To examine migraine diagnostic and treatment disparities among Asian ethnic subgroups across U.S. counties using national electronic health record (EHR) and census data.
Asian Americans are underrepresented and aggregated into a single racial category in research, obscuring subgroup-specific disparities. Cultural, socioeconomic, and access factors may impact migraine care in Asian groups, but granular data are lacking.
We conducted a retrospective, county-level analysis using de-identified data from Epic Cosmos and 2020 U.S. Census data, including patients with ICD-10 codes for migraine (G43), chronic migraine (G43.7), or headache (R51.9) from 2020–2024. Counties were analyzed if at least 100 patients had a migraine diagnosis and at least one resident identified with a specific Asian subgroup. We focused on the 18 most populous subgroups, representing 99% of Asian-identifying individuals. Linear regressions were adjusted for age, sex, insurance, and Social Vulnerability Index (SVI), with state-level clustering.

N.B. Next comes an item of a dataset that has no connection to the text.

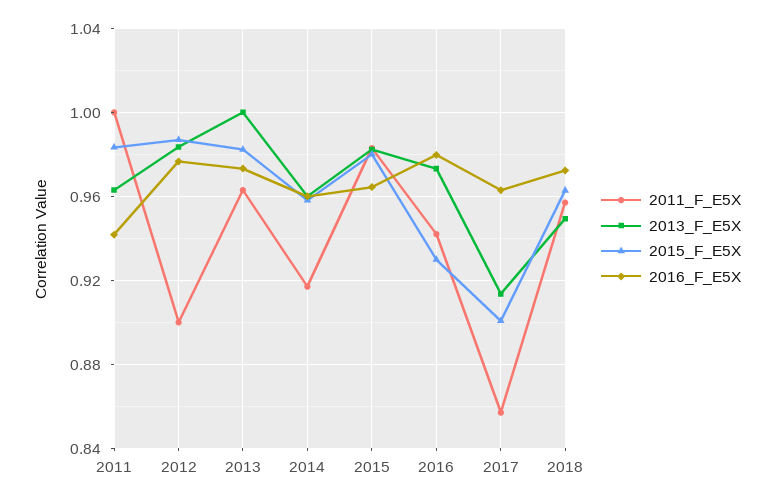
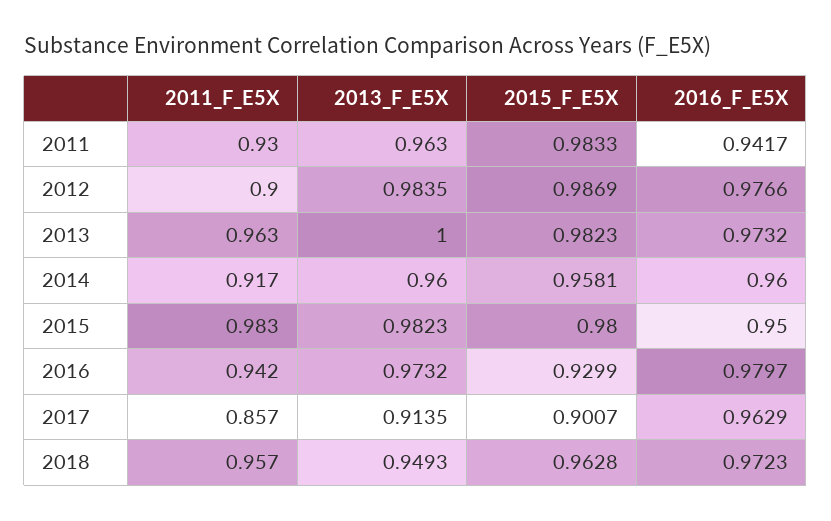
2011_F_E5X, 2011: 1 -> 0.93
2016_F_E5X, 2015: 0.965 -> 0.95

We identified 17,357,084 patients with headache, 3,348,223 with migraine, and 1,234,133 with chronic migraine across 1,481 counties. Among 18,502,687 individuals within an Asian subgroup, the largest were Asian Indian (23.7%), Chinese (22.2%), and Filipino (16.5%). Counties with higher proportions of Asian residents had lower rates of migraine and chronic migraine diagnoses (0.16 and 0.10 percentage point decreases for every 1% increase in Asian population, both p<0.05). Counties with more White residents showed the opposite trend, with migraine diagnoses increasing by 0.06 percentage points for every 1% increase in White residents (p<0.01). Lower diagnostic specificity rates were observed for Asian Indian, Korean, Pakistani, and Vietnamese subgroups, with ten of eighteen (56%) subgroups demonstrating significantly lower diagnostic specificity rates. CGRP targeted prescriptions were lower in several Asian subgroups, particularly Chinese (−0.33; p<0.05) and Filipino (−0.45; p<0.05).